What I would ask you to post
For a useful LeRobot Discord/GitHub/forum question, I would include:
lerobot-info
pip show lerobot
lerobot-eval --help
lerobot-rollout --help
lerobot-record --help
lerobot-find-cameras opencv
Also include:
OS:
LeRobot version:
Install method:
Robot type:
Camera model(s):
Camera backend:
Full command:
Policy path:
Dataset repo_id:
Number of cameras used during training:
Number of cameras connected during evaluation:
Expected width/height/fps:
Actual width/height/fps:
Practical triage order
I would debug in this order:
- Decide whether this is PushT simulation evaluation or real SO101 robot rollout.
- If it is real SO101, switch to the real-robot path rather than
--env.type=pusht. - Pass cameras explicitly through
--robot.cameras. - Run
lerobot-find-cameras opencv. - If width/FPS still changes, check OpenCV backend: FFMPEG vs V4L2, MJPG, supported modes, and USB bandwidth.

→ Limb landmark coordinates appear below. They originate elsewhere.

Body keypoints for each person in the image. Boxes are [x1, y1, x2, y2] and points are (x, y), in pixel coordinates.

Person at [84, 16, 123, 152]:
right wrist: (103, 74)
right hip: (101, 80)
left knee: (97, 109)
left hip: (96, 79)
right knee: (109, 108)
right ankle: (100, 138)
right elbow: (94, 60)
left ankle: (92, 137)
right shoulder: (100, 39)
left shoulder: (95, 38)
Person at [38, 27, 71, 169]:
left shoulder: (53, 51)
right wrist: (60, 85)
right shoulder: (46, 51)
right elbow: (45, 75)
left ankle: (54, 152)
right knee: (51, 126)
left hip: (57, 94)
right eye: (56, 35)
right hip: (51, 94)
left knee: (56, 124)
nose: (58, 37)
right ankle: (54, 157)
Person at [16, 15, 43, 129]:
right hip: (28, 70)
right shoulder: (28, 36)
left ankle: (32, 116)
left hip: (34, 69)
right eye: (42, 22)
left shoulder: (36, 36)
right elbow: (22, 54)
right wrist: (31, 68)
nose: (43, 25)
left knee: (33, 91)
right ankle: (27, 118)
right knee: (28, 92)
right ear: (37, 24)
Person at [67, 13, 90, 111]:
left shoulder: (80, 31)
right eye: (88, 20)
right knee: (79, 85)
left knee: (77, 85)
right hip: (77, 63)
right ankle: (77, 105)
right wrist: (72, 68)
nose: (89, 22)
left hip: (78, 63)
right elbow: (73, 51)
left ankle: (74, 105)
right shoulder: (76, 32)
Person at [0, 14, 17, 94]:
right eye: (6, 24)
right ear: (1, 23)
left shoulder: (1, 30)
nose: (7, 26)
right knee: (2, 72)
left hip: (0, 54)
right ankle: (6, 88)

- If the policy runs but behaves badly, check SmolVLA camera keys/count/order and dataset metadata.
My best guess
Based only on your command and description, the most likely first issue is not SmolVLA itself and not necessarily OpenCV yet.
The most likely first issue is:
The command is using a PushT environment-evaluation path,
while the problem description sounds like real SO101 robot-camera evaluation.
After that is fixed, then the OpenCV/V4L2/FPS issue becomes the next thing to check.